News

Students gain industry experience with Stemformatics and Google Summer of Code

23 October 2018
Stemformatics mentored university students in real-world programming projects through GSoC
University students Glenn and Dmitry have each completed a 3-month programming project with Stemformatics, during the Google Summer of Code.

Google Summer of Code  (GSoC) is a global program focused on introducing students to open source software development. Students work with an open source organization during their break from university, gaining exposure to real-world software development and techniques.

Glenn and Dmitry enjoyed the opportunity to work on real-life industry projects during their summer holidays. The projects helped them to enhance their programming and software architecture techniques, as well as their technical communication and presentation skills.

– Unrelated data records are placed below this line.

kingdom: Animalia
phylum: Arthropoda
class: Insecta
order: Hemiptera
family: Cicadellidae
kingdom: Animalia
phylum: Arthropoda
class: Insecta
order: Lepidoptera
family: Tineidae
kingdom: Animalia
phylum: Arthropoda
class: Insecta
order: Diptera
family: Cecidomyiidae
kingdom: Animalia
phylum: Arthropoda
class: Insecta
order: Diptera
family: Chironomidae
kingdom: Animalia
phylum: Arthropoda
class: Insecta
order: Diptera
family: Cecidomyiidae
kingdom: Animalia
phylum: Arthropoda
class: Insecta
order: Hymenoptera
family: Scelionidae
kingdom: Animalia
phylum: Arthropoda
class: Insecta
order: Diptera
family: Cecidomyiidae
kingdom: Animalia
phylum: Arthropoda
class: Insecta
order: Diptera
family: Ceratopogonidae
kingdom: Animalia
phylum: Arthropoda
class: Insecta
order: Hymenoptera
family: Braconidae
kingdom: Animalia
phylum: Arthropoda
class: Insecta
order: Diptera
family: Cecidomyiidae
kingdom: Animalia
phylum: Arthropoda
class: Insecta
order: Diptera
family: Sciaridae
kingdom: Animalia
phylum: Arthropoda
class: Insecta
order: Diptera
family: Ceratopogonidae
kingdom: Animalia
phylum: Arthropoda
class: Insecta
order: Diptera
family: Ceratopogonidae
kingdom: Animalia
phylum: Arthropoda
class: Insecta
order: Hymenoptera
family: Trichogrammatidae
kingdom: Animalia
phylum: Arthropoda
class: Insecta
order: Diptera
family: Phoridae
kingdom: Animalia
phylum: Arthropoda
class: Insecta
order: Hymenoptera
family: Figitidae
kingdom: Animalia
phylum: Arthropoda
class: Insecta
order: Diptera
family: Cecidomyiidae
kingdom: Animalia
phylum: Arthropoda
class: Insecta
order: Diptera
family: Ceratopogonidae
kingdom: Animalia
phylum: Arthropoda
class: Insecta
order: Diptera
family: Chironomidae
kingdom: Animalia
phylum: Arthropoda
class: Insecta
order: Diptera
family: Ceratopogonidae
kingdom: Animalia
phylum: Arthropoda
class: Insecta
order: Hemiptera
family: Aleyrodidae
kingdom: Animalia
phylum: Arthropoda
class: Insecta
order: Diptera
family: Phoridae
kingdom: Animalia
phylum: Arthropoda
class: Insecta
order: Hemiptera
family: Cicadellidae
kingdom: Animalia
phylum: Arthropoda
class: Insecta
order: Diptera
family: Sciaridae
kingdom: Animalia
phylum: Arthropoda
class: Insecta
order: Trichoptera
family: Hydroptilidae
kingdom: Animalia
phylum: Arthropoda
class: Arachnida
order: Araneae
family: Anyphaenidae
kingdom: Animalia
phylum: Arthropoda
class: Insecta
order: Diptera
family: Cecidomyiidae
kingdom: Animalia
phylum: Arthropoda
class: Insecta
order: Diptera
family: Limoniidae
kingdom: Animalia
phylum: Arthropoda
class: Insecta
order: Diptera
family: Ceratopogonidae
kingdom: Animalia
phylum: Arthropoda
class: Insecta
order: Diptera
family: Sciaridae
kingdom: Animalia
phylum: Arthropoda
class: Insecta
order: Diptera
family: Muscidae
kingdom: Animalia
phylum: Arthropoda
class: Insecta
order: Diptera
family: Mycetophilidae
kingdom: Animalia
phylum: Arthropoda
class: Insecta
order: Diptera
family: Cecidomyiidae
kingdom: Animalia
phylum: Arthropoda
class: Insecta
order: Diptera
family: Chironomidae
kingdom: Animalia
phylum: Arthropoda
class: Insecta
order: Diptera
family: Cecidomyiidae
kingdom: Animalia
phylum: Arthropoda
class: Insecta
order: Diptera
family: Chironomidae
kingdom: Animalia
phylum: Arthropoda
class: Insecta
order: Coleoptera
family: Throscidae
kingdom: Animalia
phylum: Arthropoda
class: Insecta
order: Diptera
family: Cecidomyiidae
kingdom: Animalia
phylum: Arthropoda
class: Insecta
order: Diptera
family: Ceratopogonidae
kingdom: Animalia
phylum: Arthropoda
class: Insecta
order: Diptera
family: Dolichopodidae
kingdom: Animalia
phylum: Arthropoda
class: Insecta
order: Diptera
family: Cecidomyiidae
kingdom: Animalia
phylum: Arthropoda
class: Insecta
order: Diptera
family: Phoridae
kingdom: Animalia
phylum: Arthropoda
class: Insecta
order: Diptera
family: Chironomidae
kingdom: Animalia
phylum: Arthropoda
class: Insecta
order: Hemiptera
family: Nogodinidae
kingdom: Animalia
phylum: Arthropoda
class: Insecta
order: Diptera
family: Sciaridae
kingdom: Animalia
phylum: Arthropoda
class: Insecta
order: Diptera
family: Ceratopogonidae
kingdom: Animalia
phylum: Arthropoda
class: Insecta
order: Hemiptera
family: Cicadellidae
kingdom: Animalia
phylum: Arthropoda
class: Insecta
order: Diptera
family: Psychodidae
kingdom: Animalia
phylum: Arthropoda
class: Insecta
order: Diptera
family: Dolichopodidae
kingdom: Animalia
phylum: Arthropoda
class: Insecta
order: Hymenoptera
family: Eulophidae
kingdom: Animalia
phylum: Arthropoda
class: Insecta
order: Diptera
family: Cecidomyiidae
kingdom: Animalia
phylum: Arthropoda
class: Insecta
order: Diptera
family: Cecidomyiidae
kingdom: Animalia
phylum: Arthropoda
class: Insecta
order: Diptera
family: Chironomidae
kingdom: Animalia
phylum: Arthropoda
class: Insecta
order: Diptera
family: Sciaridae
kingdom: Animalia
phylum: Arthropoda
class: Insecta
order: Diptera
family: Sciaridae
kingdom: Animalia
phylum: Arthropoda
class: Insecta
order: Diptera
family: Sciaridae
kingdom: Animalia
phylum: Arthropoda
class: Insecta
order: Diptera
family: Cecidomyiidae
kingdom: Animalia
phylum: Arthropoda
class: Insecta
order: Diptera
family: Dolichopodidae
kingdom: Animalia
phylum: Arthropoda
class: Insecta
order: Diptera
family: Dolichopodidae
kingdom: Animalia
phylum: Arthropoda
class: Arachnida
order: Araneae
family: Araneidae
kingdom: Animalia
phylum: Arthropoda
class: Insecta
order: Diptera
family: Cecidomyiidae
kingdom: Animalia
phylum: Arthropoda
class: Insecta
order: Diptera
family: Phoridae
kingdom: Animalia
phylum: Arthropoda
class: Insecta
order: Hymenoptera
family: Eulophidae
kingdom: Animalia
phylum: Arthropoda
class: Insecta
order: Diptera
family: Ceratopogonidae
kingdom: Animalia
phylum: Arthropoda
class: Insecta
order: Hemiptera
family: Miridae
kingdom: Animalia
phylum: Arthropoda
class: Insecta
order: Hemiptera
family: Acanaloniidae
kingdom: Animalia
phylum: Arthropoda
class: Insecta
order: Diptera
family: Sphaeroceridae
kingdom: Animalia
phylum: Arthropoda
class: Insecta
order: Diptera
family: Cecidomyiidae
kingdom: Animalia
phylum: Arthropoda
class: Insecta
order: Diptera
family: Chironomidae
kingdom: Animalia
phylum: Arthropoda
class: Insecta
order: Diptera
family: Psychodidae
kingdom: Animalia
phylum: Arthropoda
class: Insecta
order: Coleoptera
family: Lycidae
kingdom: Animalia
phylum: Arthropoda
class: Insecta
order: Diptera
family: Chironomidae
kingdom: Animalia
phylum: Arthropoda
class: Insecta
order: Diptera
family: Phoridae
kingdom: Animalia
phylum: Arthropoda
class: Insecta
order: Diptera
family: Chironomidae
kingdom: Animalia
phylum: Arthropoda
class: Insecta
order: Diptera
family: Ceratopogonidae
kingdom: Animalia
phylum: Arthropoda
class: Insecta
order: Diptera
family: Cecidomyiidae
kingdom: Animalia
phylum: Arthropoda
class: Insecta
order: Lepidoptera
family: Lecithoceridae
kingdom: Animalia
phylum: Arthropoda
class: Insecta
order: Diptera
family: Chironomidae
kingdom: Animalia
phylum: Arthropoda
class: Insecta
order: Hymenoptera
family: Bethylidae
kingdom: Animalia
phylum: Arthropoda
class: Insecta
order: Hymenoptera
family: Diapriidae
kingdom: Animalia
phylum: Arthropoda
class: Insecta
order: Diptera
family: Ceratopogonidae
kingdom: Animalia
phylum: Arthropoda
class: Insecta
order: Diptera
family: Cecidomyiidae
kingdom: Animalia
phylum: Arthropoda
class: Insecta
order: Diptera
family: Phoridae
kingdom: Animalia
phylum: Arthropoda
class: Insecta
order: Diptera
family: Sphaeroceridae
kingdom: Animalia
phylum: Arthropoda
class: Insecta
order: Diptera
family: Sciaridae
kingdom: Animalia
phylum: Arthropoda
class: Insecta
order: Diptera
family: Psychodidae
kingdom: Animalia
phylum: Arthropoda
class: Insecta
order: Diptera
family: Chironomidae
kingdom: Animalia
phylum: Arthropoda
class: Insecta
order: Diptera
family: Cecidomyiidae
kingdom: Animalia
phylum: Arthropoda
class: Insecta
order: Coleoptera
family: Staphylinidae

Through the projects, the students were able to experience real-world challenges and help Stemformatics to devise solutions for these challenges. Their mentors covered a range of technical areas: Isha Nagpal is a Software Engineer, Jarny Choi is a Bioinformatician and Chris Pacheco Rivera is a Data Annotator.

The projects also helped Glenn and Dmitry with their future planning, as their projects aligned with their area of study and career aspirations. The students also commented that participating in the projects helped them get a foot in the door through gaining industry experience.

As a 2018 GSoC organisation, Stemformatics has gained global visibility in the world of open source software development. Indeed, Software Engineer Isha attended the 2018 GSoC Mentor Summit in California.

Since its inception in 2005, the Google Summer of Code program has brought together 13,000+ student participants and 12,000 mentors from over 125 countries worldwide. Google Summer of Code has produced 33,000,000+ lines of code for 608 open source organisations.

Stemformatics is a web-based resource for stem cell biologists and allows biologists to visually explore data, identify cell-type restricted genes and compare gene expression in multiple cells and tissues. Stemformatics, a research service funded through the Centre for Stem Cell Systems and Stem Cells Australia, is a joint initiative between the University of Queensland and the University of Melbourne.